Di balik tren biennale ini, peran pemerintah untuk mendorong pengembangan industri kreatif tidak main-main. Para pekerja seni seakan menjadi anak kesayangan ketika Badan Ekonomi Kreatif (Bekraf) dibentuk. Pemerintah optimis bahwa industri kreatif akan menjadi tulang punggung perekonomian bangsa. Atas keyakinan tersebut, sejak tahun 2015 Bekraf dijadikan wadah bagi pekerja kreatif untuk mengeksplorasi karya seni, arsitektur, buku, pengembangan teknologi, animasi, dan berbagai karya cipta lainnya. Visi Bekraf sebagai Lembaga non-kementerian adalah menjadikan Indonesia sebagai salah satu kekuatan ekonomi dunia, dari sektor ekonomi kreatif.

Adapun, sumbangsih Bekraf bagi pelaku industri kreatif terdiri dari beberapa program unggulan, meliputi; riset, edukasi dan pengembangan untuk memperkuat fondasi ekonomi kreatif, penyaluran Dana Ekonomi Kreatif (Dekraf) dalam wujud pinjaman, hibah, investasi, pembangunan infrastruktur, pemasaran, pembimbingan terkait Hak Kekayaan Intelektual (HKI), dan membangun kerjasama antar kementerian, lembaga, wilayah, asosiasi, dan komunitas. Semua program ini berada di bawah tanggung jawab 6 deputi.

================================

__SOAL DIKERJAKAN__
Bisakah Anda menulis ulang kata demi kata bagian teks tentang Bekraf di atas, dimulai dari kata-kata yang memuat "Adapun, sumbangsih Bekraf" dan berhenti setelah "jawab 6 deputi."?

Entri Tersimpan
================================

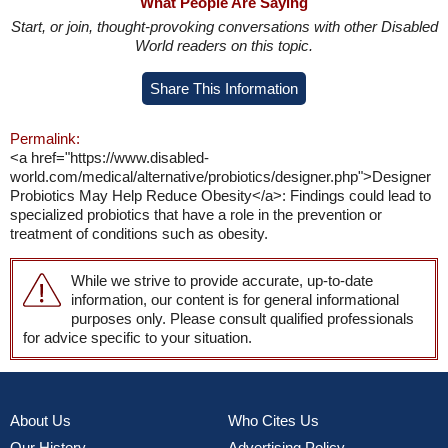
What People Are Saying
Start, or join, thought-provoking conversations with other Disabled
World readers on this topic.
Share This Information
Permalink:
<a href="https://www.disabled-
world.com/medical/alternative/probiotics/designer.php">Designer
Probiotics May Help Reduce Obesity</a>: Findings could lead to
specialized probiotics that have a role in the prevention or
treatment of conditions such as obesity.
While we strive to provide accurate, up-to-date
information, our content is for general informational
purposes only. Please consult qualified professionals
for advice specific to your situation.
About Us
Who Cites Us
Our History
Advertising Policy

================================

__HASIL PENGERJAAN__
Adapun, sumbangsih Bekraf bagi pelaku industri kreatif terdiri dari beberapa program unggulan, meliputi; riset, edukasi dan pengembangan untuk memperkuat fondasi ekonomi kreatif, penyaluran Dana Ekonomi Kreatif (Dekraf) dalam wujud pinjaman, hibah, investasi, pembangunan infrastruktur, pemasaran, pembimbingan terkait Hak Kekayaan Intelektual (HKI), dan membangun kerjasama antar kementerian, lembaga, wilayah, asosiasi, dan komunitas. Semua program ini berada di bawah tanggung jawab 6 deputi.